**TASK DESCRIPTION:**
Retype, word for word, every line from the one holding "Rendered at 1241 by 1754 pixels." through the one holding "text [150, 150, 1090, 247]" in the entries below, both included, and only those lines.

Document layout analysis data
━━━
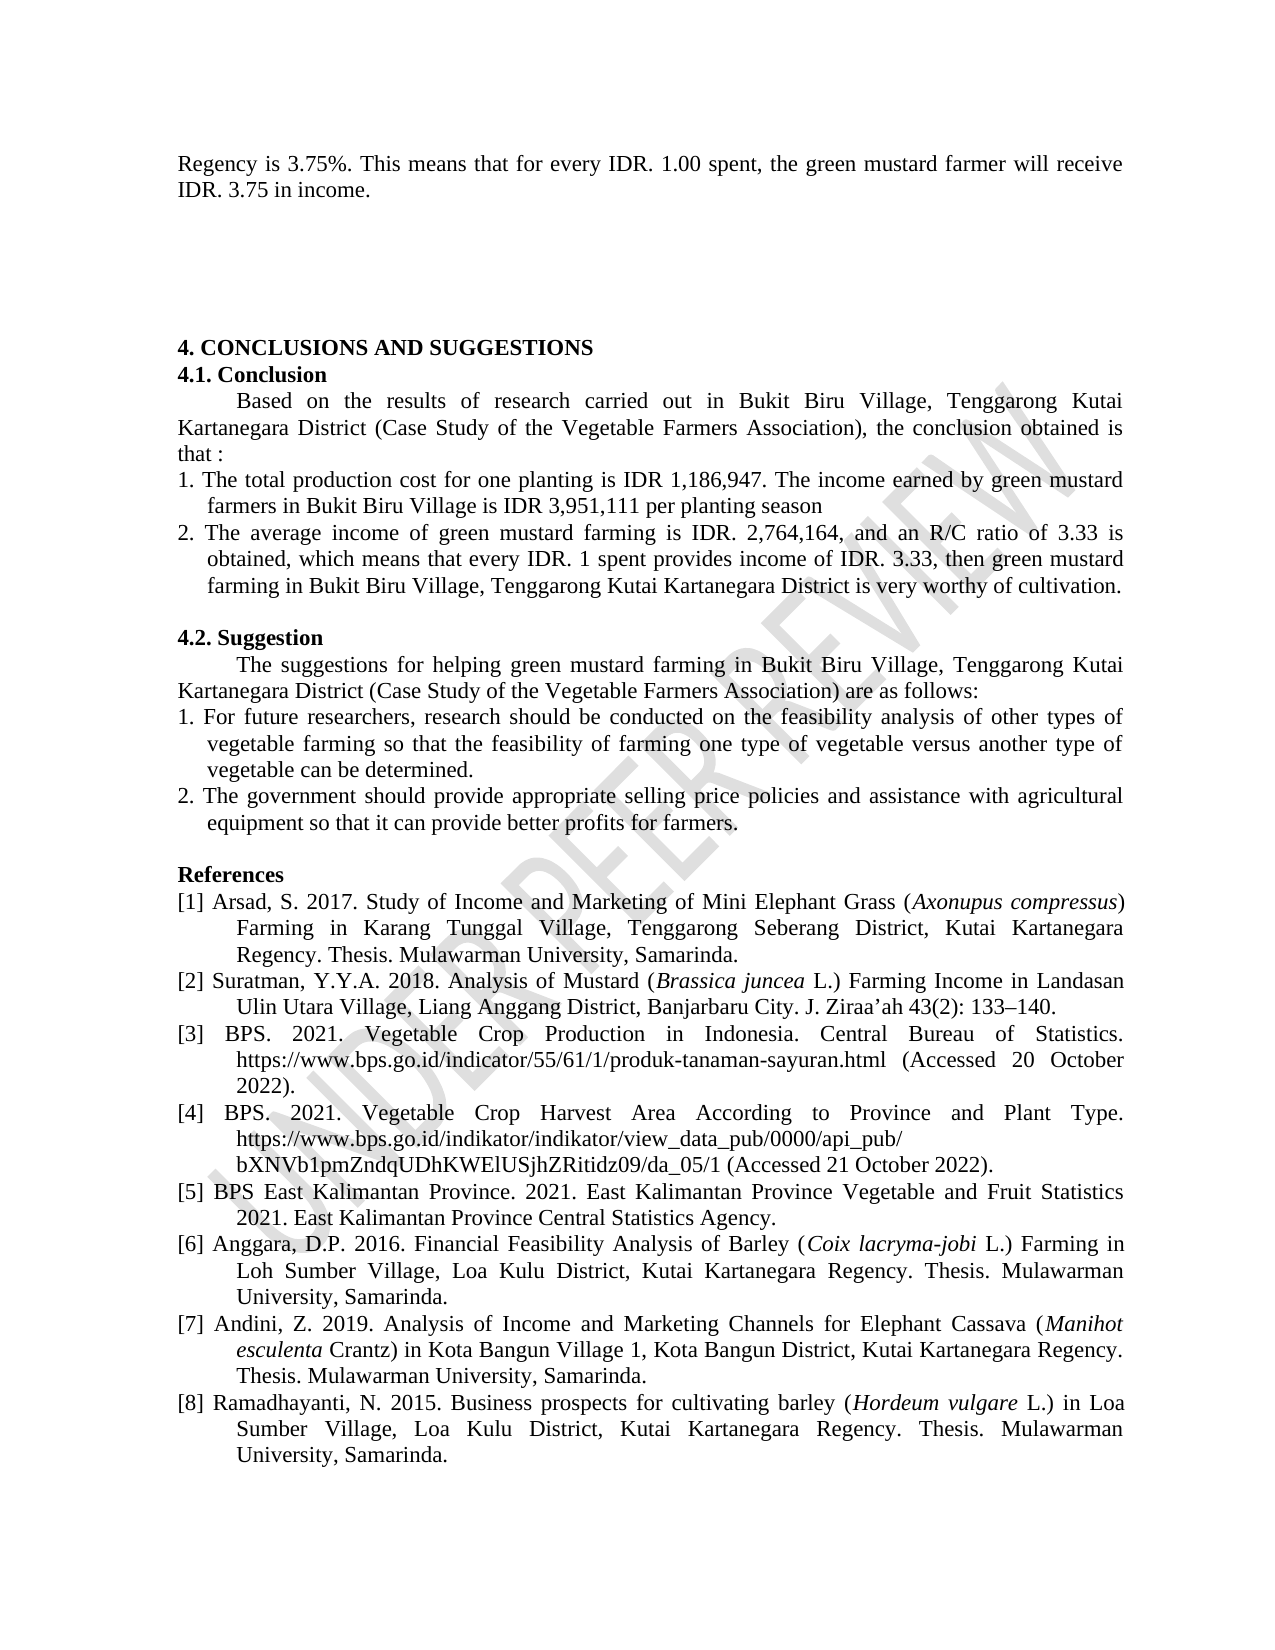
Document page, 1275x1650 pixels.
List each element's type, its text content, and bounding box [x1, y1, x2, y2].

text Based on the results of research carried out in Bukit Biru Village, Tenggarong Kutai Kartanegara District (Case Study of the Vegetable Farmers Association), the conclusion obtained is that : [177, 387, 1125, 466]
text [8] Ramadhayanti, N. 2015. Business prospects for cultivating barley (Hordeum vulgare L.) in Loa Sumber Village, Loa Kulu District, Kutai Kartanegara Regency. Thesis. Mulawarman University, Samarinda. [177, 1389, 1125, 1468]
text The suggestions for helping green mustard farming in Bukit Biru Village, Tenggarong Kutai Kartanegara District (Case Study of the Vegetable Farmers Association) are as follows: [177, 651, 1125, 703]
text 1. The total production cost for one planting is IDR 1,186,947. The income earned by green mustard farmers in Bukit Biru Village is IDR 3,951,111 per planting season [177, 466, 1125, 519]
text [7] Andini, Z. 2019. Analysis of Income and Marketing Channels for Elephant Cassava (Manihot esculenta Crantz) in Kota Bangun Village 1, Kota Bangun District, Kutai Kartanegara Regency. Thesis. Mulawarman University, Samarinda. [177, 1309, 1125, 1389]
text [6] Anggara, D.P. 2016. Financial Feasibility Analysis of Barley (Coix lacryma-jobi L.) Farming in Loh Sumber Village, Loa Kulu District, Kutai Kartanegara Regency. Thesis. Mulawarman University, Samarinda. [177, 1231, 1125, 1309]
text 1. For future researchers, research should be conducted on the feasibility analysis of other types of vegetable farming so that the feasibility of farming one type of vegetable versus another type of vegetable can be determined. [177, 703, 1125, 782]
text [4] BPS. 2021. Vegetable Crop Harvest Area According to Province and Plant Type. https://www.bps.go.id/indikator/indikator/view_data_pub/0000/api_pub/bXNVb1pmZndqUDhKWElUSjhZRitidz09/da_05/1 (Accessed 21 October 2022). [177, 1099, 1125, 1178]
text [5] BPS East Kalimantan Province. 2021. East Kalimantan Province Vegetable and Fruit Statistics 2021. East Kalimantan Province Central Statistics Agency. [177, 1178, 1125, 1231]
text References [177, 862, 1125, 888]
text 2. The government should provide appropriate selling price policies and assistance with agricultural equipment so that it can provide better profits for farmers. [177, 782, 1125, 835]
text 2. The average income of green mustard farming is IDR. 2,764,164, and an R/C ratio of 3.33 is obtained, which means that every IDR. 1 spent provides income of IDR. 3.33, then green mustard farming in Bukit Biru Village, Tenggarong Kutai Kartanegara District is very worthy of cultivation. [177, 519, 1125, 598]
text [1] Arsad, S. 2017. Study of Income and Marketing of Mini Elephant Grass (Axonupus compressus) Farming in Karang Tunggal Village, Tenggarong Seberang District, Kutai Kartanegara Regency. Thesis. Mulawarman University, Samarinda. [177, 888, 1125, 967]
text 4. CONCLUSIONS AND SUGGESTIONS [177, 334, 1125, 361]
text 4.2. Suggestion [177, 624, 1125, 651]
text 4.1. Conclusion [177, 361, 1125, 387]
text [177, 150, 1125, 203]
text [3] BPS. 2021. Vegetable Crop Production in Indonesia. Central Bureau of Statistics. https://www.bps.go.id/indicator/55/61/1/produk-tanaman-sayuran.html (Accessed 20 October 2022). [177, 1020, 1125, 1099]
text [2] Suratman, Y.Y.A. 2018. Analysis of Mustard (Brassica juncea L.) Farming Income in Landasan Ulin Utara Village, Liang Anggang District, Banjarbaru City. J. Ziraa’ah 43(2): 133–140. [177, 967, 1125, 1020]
━━━
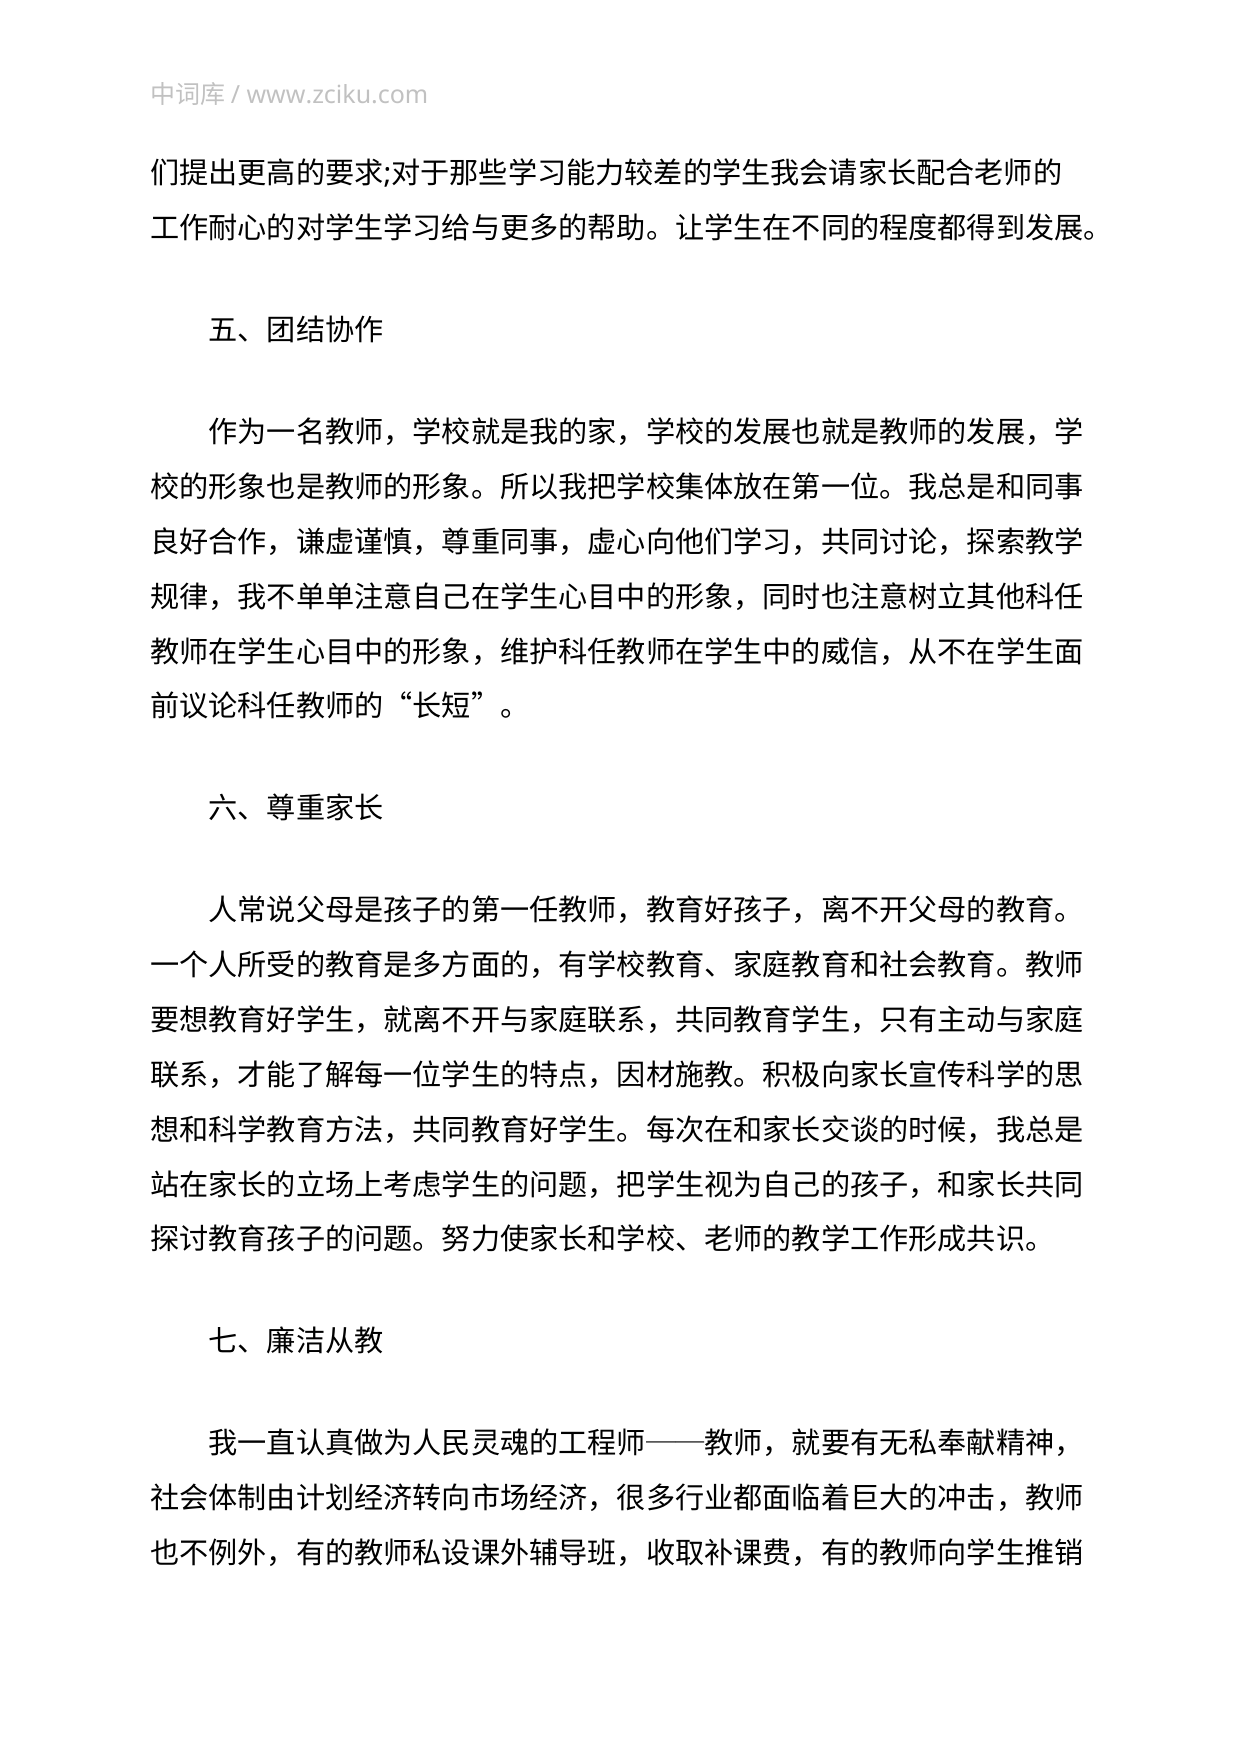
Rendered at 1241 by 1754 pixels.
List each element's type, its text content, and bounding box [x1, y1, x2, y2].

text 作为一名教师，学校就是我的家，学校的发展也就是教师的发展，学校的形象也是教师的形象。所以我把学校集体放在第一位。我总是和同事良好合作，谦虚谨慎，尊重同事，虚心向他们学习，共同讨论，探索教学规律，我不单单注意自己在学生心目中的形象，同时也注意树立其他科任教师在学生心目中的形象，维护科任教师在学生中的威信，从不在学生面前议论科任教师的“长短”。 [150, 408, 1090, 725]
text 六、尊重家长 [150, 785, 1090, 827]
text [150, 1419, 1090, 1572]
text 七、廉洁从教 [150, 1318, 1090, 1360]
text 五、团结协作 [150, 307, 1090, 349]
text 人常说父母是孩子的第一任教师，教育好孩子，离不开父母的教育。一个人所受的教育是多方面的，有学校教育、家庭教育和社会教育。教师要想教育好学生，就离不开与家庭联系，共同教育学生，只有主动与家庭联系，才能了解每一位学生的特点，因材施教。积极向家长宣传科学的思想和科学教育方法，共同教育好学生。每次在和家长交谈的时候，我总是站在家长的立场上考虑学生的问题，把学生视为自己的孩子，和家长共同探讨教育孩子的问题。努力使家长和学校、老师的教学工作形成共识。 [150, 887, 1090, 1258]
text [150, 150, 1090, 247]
━━━
**ANSWER TO THE PROBLEM:**
Rendered at 1241 by 1754 pixels.
List each element's type, its text content, and bounding box [x1, y1, x2, y2].

text 作为一名教师，学校就是我的家，学校的发展也就是教师的发展，学校的形象也是教师的形象。所以我把学校集体放在第一位。我总是和同事良好合作，谦虚谨慎，尊重同事，虚心向他们学习，共同讨论，探索教学规律，我不单单注意自己在学生心目中的形象，同时也注意树立其他科任教师在学生心目中的形象，维护科任教师在学生中的威信，从不在学生面前议论科任教师的“长短”。 [150, 408, 1090, 725]
text 六、尊重家长 [150, 785, 1090, 827]
text [150, 1419, 1090, 1572]
text 七、廉洁从教 [150, 1318, 1090, 1360]
text 五、团结协作 [150, 307, 1090, 349]
text 人常说父母是孩子的第一任教师，教育好孩子，离不开父母的教育。一个人所受的教育是多方面的，有学校教育、家庭教育和社会教育。教师要想教育好学生，就离不开与家庭联系，共同教育学生，只有主动与家庭联系，才能了解每一位学生的特点，因材施教。积极向家长宣传科学的思想和科学教育方法，共同教育好学生。每次在和家长交谈的时候，我总是站在家长的立场上考虑学生的问题，把学生视为自己的孩子，和家长共同探讨教育孩子的问题。努力使家长和学校、老师的教学工作形成共识。 [150, 887, 1090, 1258]
text [150, 150, 1090, 247]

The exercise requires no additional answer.